THE TASK: Among the entries, which lines carry the string "nationale"? Copy each of them.

Saved data entries
=== Begin Enclosure ===

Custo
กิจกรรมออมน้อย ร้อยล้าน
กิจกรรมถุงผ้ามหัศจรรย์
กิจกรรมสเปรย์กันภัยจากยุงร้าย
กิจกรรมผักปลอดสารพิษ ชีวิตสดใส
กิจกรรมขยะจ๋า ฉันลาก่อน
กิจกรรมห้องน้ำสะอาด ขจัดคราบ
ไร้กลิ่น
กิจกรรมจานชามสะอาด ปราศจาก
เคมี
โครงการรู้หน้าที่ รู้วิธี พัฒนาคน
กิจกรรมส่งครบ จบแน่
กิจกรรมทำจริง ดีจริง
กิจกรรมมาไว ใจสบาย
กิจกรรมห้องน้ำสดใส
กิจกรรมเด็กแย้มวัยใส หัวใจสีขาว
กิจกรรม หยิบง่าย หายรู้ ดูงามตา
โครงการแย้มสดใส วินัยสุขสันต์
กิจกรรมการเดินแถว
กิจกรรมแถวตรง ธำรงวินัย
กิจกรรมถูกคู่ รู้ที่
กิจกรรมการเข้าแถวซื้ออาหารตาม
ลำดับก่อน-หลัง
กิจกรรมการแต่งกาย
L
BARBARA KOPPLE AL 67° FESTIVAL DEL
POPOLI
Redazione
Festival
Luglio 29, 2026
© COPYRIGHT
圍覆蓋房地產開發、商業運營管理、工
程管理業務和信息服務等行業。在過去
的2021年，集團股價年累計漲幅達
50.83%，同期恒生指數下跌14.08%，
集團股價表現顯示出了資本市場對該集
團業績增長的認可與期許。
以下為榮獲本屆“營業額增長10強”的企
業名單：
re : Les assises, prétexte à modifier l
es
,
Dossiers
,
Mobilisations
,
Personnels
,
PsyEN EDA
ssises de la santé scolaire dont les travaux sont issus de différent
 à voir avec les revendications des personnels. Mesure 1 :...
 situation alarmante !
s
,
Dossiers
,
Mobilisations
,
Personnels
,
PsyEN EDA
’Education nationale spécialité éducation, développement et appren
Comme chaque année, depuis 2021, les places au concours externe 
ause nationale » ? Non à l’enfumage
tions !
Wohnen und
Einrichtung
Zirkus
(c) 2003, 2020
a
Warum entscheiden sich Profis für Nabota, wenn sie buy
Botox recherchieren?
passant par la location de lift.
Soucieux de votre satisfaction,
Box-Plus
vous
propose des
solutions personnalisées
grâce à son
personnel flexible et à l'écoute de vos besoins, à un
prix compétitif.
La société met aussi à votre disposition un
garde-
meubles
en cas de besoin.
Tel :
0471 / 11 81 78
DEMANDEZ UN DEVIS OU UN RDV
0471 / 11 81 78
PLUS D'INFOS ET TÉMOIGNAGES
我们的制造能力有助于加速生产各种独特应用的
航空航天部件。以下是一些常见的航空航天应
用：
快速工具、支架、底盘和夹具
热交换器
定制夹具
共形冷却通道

=== End Enclosure ===

SOLUTION:
’Education nationale spécialité éducation, développement et appren
ause nationale » ? Non à l’enfumage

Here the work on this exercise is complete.